Koordinator Satlinmas Rescue Istimewa Wilayah I, Sunu Handoko menginformasikan, korban berhasil dievakuasi oleh tim vertical rescue pada pukul 08.45 WIB.
“Untuk waktu penemuannya pada Pukul 06.00 WIB,” ujar Sunu.
Pihaknya menambahkan, korban diketahui pergi dari rumah sejak Minggu, (15/06/2025) kemarin. Yang bersangkutan sempat berpamitan hendak pergi ke wilayah Pantai Selatan Gunungkidul.
Namun, hingga Minggu malam orang yang bertugas di institusi Pendidikan di Gunungkidul ini tak kunjung pulang. Pihak keluarga dengan segera melakukan upaya pencarian.
Sunu menlanjutkan, barulah pada pagi hari tepatnya Senin, (16/ 6/ 2025) pukul 05.30 WIB korban ditemukan oleh warga yang lantas melaporkannya kepada tim SAR Wilayah Operasi I.
“Lebih dulu ditemukan sepeda motornya jenis Honda PCX,” imbuhnya.
Pasca dievakuasi, jasad korban diserahkan kepada petugas Medis Puskesmas Girisubo dan jajaran Polsek setempat.

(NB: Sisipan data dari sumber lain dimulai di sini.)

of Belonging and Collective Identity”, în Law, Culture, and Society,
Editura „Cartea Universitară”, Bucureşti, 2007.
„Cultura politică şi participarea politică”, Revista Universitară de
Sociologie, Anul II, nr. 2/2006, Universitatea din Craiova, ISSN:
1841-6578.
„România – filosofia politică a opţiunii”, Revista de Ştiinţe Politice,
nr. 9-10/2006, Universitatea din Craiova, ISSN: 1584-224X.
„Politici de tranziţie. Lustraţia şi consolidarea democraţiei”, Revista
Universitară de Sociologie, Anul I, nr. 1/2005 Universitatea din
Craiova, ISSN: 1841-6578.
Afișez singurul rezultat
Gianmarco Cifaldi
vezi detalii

Usai menjalani serangkaian pemeriksaan, jenazah segera diantar ke rumah duka guna diserahkan kepada pihak keluarga. Dugaannya, korban melakukan tindakan bunuh diri.
***
Catatan Redaksi:
- Ayo bantu ringankan beban dan pulihkan keluarga terdampak bunuh diri, dan berhentilah mencemooh, mengolok-olok atau menghujat orang/keluarga penyintas dari bunuh diri. Kejadian bunuh diri adalah peristiwa kemanusiaan dan problema kita bersama, dapat menimpa siapa saja tanpa memandang status sosial, pendidikan, agama, jender, dan atribut-atribut lainnya.
- Ayo bantu cegah bunuh diri di Gunungkidul dengan cara peduli kondisi fisik dan kejiwaan anggota keluarga, sanak saudara, dan sesama. Berikan bantuan kepada sesama yang memerlukan dukungan permasalahan kejiwaan atau kesejahteraan mental.
- Menyambungkan sesama yang membutuhkan pertolongan problema kejiwaan dengan layanan kesehatan terdekat (Puskesmas, Klinik, Rumah Sakit) atau layanan konseling kepada pemuka masyarakat dan pemuka agama setempat dapat menjadi upaya preventif mencegah bunuh diri.